A.G. Kosovichev (Stanford University), T.L. Duvall Jr. (Laboratory for Astronomy and Solar Physics, NASA GSFC)

Heliotomography (or time-distance helioseismology) is a relatively new tool for diagnostics of internal structures and dynamics of the Sun. It is based on inversion of travel times of acoustic wave packets propagating through the solar interior and bouncing back to the surface. The travel times provide information about the variations of temperature, magnetic fields and flow velocities along the wave paths.

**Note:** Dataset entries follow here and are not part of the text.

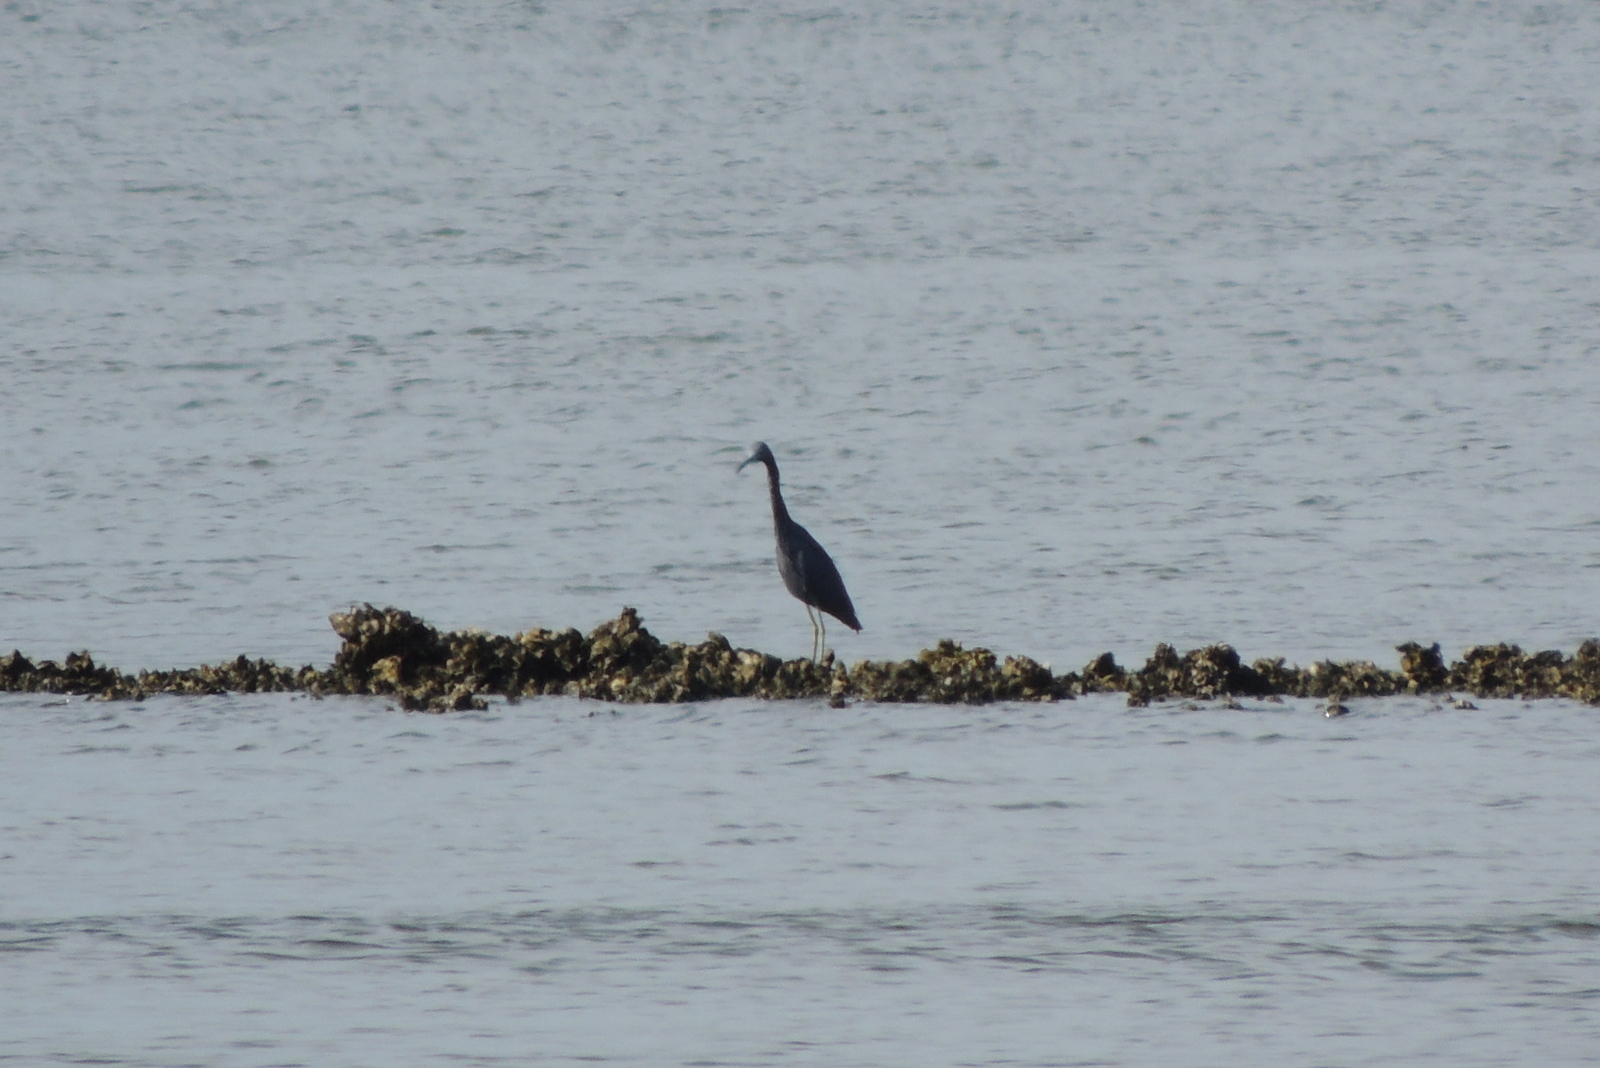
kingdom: Animalia
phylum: Chordata
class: Aves
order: Pelecaniformes
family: Ardeidae
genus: Egretta
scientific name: Egretta caerulea
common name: Little blue heron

These properties of the solar interior are inferred from the travel times by tomographic inversions. Heliotomography has provided a three-dimensional view of the interior, not accessible by traditional helioseismology based on mode frequencies. This method has been applied to study both large-scale flows (meridional circulation, North-South asymmetry of solar rotation) and small-scale phenomena (supergranulation, sunspots, emerging magnetic flux). The results reveal very dynamical and complicated structures below the surface, associated with convection and magnetic fields, and shed new light on the formation and evolution of active regions and sunspots. We discuss the current limits for the temporal and spatial resolution and recent achievements. Most inversion results provide the results to a depth of 20 Mm. It has been demonstrated that with this method we can measure the solar flows to the base of the convection zone which is 200 Mm deep. However, resolving deep and small-scale features is very challenging, and requires concentrated efforts for developing both the measurement techniques and theoretical interpretations. We review the recent progress in developing a wave-theory approach to heliotomographic inversions, and perspectives for the diagnostics of the physical processes below the Sun's surface.